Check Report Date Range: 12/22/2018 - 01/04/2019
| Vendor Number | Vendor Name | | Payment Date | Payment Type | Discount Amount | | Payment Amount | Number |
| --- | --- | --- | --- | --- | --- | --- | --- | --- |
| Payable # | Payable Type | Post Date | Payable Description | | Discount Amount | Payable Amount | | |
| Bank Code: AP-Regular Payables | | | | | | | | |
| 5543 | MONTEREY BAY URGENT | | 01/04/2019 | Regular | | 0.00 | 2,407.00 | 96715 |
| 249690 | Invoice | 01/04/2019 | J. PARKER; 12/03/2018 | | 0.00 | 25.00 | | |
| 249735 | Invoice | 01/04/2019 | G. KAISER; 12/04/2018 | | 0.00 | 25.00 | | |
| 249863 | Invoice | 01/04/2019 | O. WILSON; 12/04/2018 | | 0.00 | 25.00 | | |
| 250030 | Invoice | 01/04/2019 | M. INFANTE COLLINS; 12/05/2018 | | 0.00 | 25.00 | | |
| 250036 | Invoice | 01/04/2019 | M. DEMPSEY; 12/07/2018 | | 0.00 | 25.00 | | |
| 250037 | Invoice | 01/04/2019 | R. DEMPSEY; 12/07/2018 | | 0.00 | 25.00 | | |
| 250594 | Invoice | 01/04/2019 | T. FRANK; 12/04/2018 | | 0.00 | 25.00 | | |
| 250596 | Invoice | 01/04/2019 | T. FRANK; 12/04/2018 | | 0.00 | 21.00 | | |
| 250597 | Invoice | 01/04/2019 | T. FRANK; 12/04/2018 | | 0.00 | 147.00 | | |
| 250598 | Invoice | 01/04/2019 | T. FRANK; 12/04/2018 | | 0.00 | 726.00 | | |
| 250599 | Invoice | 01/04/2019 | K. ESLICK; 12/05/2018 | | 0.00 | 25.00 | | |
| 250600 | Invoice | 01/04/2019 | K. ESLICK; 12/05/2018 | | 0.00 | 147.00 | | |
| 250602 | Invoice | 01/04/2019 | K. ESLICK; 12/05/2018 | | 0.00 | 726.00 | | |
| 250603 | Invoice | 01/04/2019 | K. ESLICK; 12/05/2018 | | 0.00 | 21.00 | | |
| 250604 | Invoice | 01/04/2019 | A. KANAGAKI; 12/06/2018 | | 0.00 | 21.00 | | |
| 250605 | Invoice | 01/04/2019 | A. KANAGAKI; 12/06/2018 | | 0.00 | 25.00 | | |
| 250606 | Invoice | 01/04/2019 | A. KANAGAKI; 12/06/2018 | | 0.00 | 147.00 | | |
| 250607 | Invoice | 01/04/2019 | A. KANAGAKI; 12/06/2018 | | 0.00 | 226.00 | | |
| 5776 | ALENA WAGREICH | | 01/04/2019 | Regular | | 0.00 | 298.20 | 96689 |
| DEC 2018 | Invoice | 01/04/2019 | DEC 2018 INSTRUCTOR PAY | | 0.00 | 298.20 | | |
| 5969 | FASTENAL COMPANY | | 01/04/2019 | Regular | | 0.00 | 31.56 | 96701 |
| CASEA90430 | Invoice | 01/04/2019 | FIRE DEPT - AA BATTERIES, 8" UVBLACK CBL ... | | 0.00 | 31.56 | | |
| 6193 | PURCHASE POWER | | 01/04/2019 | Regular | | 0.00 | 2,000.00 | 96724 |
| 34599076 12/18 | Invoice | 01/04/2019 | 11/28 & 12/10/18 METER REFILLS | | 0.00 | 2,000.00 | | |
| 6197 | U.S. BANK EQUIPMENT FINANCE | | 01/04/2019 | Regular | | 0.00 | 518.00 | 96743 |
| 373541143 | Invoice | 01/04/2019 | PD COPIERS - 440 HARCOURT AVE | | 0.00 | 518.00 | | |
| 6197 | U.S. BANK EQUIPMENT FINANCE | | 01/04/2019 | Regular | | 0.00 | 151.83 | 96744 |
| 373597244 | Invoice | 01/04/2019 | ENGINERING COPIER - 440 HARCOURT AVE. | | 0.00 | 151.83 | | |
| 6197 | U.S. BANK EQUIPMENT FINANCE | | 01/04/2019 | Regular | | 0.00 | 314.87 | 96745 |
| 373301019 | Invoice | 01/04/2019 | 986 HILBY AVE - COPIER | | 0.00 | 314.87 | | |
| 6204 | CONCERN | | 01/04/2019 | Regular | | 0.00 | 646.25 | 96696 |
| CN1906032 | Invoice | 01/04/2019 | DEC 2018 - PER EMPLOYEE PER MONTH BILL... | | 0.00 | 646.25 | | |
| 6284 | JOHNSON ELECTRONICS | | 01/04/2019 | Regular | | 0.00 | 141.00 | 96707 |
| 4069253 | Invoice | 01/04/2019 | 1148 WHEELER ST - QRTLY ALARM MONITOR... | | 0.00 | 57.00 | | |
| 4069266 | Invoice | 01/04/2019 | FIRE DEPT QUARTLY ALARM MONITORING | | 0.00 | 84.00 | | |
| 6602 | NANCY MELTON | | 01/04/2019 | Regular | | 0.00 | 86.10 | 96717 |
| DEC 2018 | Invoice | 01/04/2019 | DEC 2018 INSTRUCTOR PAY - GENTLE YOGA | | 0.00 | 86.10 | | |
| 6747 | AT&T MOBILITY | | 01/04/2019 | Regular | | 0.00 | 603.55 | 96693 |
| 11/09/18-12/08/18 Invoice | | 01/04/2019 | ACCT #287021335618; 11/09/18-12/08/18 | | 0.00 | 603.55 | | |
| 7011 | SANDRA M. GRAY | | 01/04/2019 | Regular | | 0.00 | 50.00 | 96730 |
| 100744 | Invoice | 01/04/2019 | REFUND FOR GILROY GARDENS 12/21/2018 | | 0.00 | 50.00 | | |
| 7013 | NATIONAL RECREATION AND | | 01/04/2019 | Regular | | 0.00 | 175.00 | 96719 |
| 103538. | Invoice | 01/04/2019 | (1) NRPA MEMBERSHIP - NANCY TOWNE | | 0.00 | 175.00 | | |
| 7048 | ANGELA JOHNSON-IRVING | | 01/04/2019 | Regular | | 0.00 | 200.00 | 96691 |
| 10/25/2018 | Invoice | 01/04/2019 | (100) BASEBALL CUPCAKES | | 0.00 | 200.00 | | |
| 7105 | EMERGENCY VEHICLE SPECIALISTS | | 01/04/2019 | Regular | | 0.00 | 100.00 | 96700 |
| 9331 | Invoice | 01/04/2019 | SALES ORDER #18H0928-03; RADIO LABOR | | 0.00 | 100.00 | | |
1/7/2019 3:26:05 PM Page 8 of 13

******

__Aim of the exercise__
Write out every record, exactly as written.

__Written solution__
Check Report Date Range: 12/22/2018 - 01/04/2019
| Vendor Number | Vendor Name | | Payment Date | Payment Type | Discount Amount | | Payment Amount | Number |
| --- | --- | --- | --- | --- | --- | --- | --- | --- |
| Payable # | Payable Type | Post Date | Payable Description | | Discount Amount | Payable Amount | | |
| Bank Code: AP-Regular Payables | | | | | | | | |
| 5543 | MONTEREY BAY URGENT | | 01/04/2019 | Regular | | 0.00 | 2,407.00 | 96715 |
| 249690 | Invoice | 01/04/2019 | J. PARKER; 12/03/2018 | | 0.00 | 25.00 | | |
| 249735 | Invoice | 01/04/2019 | G. KAISER; 12/04/2018 | | 0.00 | 25.00 | | |
| 249863 | Invoice | 01/04/2019 | O. WILSON; 12/04/2018 | | 0.00 | 25.00 | | |
| 250030 | Invoice | 01/04/2019 | M. INFANTE COLLINS; 12/05/2018 | | 0.00 | 25.00 | | |
| 250036 | Invoice | 01/04/2019 | M. DEMPSEY; 12/07/2018 | | 0.00 | 25.00 | | |
| 250037 | Invoice | 01/04/2019 | R. DEMPSEY; 12/07/2018 | | 0.00 | 25.00 | | |
| 250594 | Invoice | 01/04/2019 | T. FRANK; 12/04/2018 | | 0.00 | 25.00 | | |
| 250596 | Invoice | 01/04/2019 | T. FRANK; 12/04/2018 | | 0.00 | 21.00 | | |
| 250597 | Invoice | 01/04/2019 | T. FRANK; 12/04/2018 | | 0.00 | 147.00 | | |
| 250598 | Invoice | 01/04/2019 | T. FRANK; 12/04/2018 | | 0.00 | 726.00 | | |
| 250599 | Invoice | 01/04/2019 | K. ESLICK; 12/05/2018 | | 0.00 | 25.00 | | |
| 250600 | Invoice | 01/04/2019 | K. ESLICK; 12/05/2018 | | 0.00 | 147.00 | | |
| 250602 | Invoice | 01/04/2019 | K. ESLICK; 12/05/2018 | | 0.00 | 726.00 | | |
| 250603 | Invoice | 01/04/2019 | K. ESLICK; 12/05/2018 | | 0.00 | 21.00 | | |
| 250604 | Invoice | 01/04/2019 | A. KANAGAKI; 12/06/2018 | | 0.00 | 21.00 | | |
| 250605 | Invoice | 01/04/2019 | A. KANAGAKI; 12/06/2018 | | 0.00 | 25.00 | | |
| 250606 | Invoice | 01/04/2019 | A. KANAGAKI; 12/06/2018 | | 0.00 | 147.00 | | |
| 250607 | Invoice | 01/04/2019 | A. KANAGAKI; 12/06/2018 | | 0.00 | 226.00 | | |
| 5776 | ALENA WAGREICH | | 01/04/2019 | Regular | | 0.00 | 298.20 | 96689 |
| DEC 2018 | Invoice | 01/04/2019 | DEC 2018 INSTRUCTOR PAY | | 0.00 | 298.20 | | |
| 5969 | FASTENAL COMPANY | | 01/04/2019 | Regular | | 0.00 | 31.56 | 96701 |
| CASEA90430 | Invoice | 01/04/2019 | FIRE DEPT - AA BATTERIES, 8" UVBLACK CBL ... | | 0.00 | 31.56 | | |
| 6193 | PURCHASE POWER | | 01/04/2019 | Regular | | 0.00 | 2,000.00 | 96724 |
| 34599076 12/18 | Invoice | 01/04/2019 | 11/28 & 12/10/18 METER REFILLS | | 0.00 | 2,000.00 | | |
| 6197 | U.S. BANK EQUIPMENT FINANCE | | 01/04/2019 | Regular | | 0.00 | 518.00 | 96743 |
| 373541143 | Invoice | 01/04/2019 | PD COPIERS - 440 HARCOURT AVE | | 0.00 | 518.00 | | |
| 6197 | U.S. BANK EQUIPMENT FINANCE | | 01/04/2019 | Regular | | 0.00 | 151.83 | 96744 |
| 373597244 | Invoice | 01/04/2019 | ENGINERING COPIER - 440 HARCOURT AVE. | | 0.00 | 151.83 | | |
| 6197 | U.S. BANK EQUIPMENT FINANCE | | 01/04/2019 | Regular | | 0.00 | 314.87 | 96745 |
| 373301019 | Invoice | 01/04/2019 | 986 HILBY AVE - COPIER | | 0.00 | 314.87 | | |
| 6204 | CONCERN | | 01/04/2019 | Regular | | 0.00 | 646.25 | 96696 |
| CN1906032 | Invoice | 01/04/2019 | DEC 2018 - PER EMPLOYEE PER MONTH BILL... | | 0.00 | 646.25 | | |
| 6284 | JOHNSON ELECTRONICS | | 01/04/2019 | Regular | | 0.00 | 141.00 | 96707 |
| 4069253 | Invoice | 01/04/2019 | 1148 WHEELER ST - QRTLY ALARM MONITOR... | | 0.00 | 57.00 | | |
| 4069266 | Invoice | 01/04/2019 | FIRE DEPT QUARTLY ALARM MONITORING | | 0.00 | 84.00 | | |
| 6602 | NANCY MELTON | | 01/04/2019 | Regular | | 0.00 | 86.10 | 96717 |
| DEC 2018 | Invoice | 01/04/2019 | DEC 2018 INSTRUCTOR PAY - GENTLE YOGA | | 0.00 | 86.10 | | |
| 6747 | AT&T MOBILITY | | 01/04/2019 | Regular | | 0.00 | 603.55 | 96693 |
| 11/09/18-12/08/18 Invoice | | 01/04/2019 | ACCT #287021335618; 11/09/18-12/08/18 | | 0.00 | 603.55 | | |
| 7011 | SANDRA M. GRAY | | 01/04/2019 | Regular | | 0.00 | 50.00 | 96730 |
| 100744 | Invoice | 01/04/2019 | REFUND FOR GILROY GARDENS 12/21/2018 | | 0.00 | 50.00 | | |
| 7013 | NATIONAL RECREATION AND | | 01/04/2019 | Regular | | 0.00 | 175.00 | 96719 |
| 103538. | Invoice | 01/04/2019 | (1) NRPA MEMBERSHIP - NANCY TOWNE | | 0.00 | 175.00 | | |
| 7048 | ANGELA JOHNSON-IRVING | | 01/04/2019 | Regular | | 0.00 | 200.00 | 96691 |
| 10/25/2018 | Invoice | 01/04/2019 | (100) BASEBALL CUPCAKES | | 0.00 | 200.00 | | |
| 7105 | EMERGENCY VEHICLE SPECIALISTS | | 01/04/2019 | Regular | | 0.00 | 100.00 | 96700 |
| 9331 | Invoice | 01/04/2019 | SALES ORDER #18H0928-03; RADIO LABOR | | 0.00 | 100.00 | | |
1/7/2019 3:26:05 PM Page 8 of 13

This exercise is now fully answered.